**WHAT THE TASK ASKS**
From the first line to the last, retype the records exactly without their images.

**EXTRACTED INFORMATION**
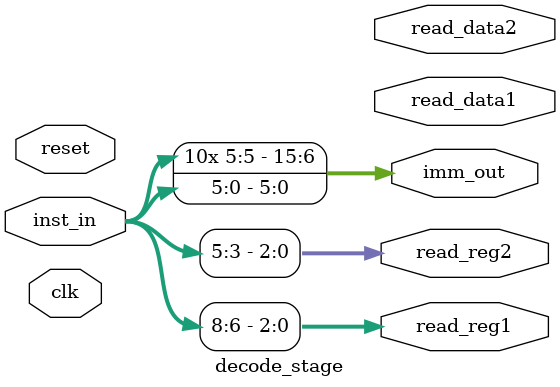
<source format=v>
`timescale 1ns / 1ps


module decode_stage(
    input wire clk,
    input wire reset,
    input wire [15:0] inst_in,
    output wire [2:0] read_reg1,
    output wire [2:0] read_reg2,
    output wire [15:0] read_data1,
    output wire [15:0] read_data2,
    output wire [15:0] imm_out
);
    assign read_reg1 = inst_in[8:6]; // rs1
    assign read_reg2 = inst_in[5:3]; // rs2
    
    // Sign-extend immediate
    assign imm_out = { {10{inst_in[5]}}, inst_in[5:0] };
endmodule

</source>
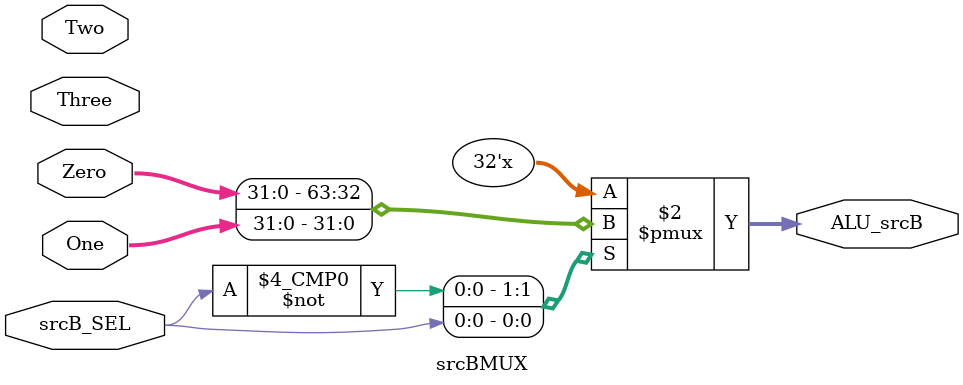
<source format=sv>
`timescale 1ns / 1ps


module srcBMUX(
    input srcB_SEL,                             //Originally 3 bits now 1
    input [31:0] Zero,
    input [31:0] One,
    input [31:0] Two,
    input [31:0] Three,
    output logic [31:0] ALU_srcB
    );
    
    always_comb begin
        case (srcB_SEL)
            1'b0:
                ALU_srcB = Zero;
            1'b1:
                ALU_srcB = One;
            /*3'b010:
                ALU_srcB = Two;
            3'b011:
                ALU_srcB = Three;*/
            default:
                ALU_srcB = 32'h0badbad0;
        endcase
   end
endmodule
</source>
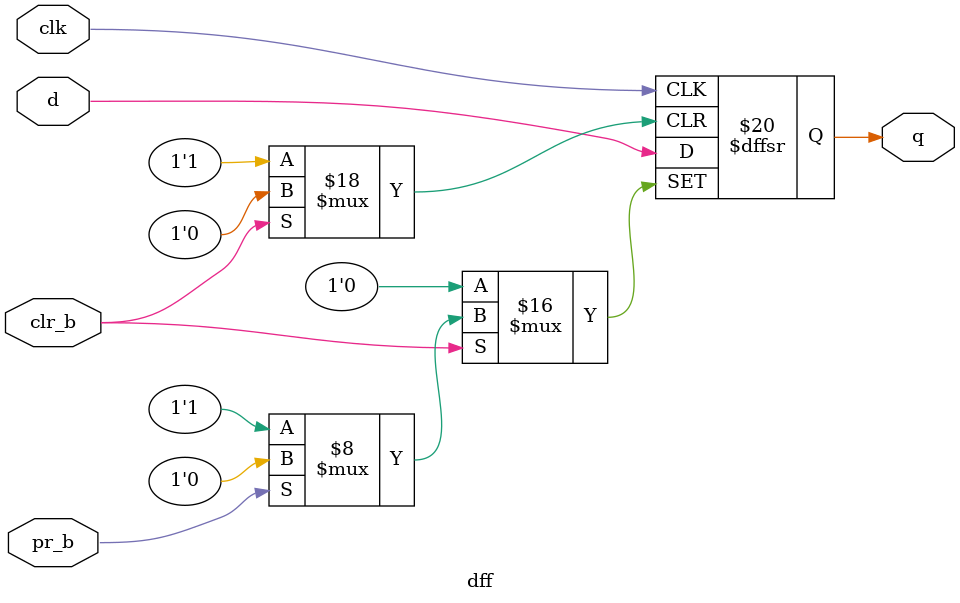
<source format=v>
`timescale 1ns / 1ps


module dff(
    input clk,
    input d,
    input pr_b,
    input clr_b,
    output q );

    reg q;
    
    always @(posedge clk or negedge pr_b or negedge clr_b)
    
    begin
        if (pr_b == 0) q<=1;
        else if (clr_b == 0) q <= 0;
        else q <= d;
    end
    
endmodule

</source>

**SOLUTION TO THIS PROBLEM**
<source format=v>
`timescale 1ns / 1ps


module decode_stage(
    input wire clk,
    input wire reset,
    input wire [15:0] inst_in,
    output wire [2:0] read_reg1,
    output wire [2:0] read_reg2,
    output wire [15:0] read_data1,
    output wire [15:0] read_data2,
    output wire [15:0] imm_out
);
    assign read_reg1 = inst_in[8:6]; // rs1
    assign read_reg2 = inst_in[5:3]; // rs2
    
    // Sign-extend immediate
    assign imm_out = { {10{inst_in[5]}}, inst_in[5:0] };
endmodule

</source>
<source format=sv>
`timescale 1ns / 1ps


module srcBMUX(
    input srcB_SEL,                             //Originally 3 bits now 1
    input [31:0] Zero,
    input [31:0] One,
    input [31:0] Two,
    input [31:0] Three,
    output logic [31:0] ALU_srcB
    );
    
    always_comb begin
        case (srcB_SEL)
            1'b0:
                ALU_srcB = Zero;
            1'b1:
                ALU_srcB = One;
            /*3'b010:
                ALU_srcB = Two;
            3'b011:
                ALU_srcB = Three;*/
            default:
                ALU_srcB = 32'h0badbad0;
        endcase
   end
endmodule
</source>
<source format=v>
`timescale 1ns / 1ps


module dff(
    input clk,
    input d,
    input pr_b,
    input clr_b,
    output q );

    reg q;
    
    always @(posedge clk or negedge pr_b or negedge clr_b)
    
    begin
        if (pr_b == 0) q<=1;
        else if (clr_b == 0) q <= 0;
        else q <= d;
    end
    
endmodule

</source>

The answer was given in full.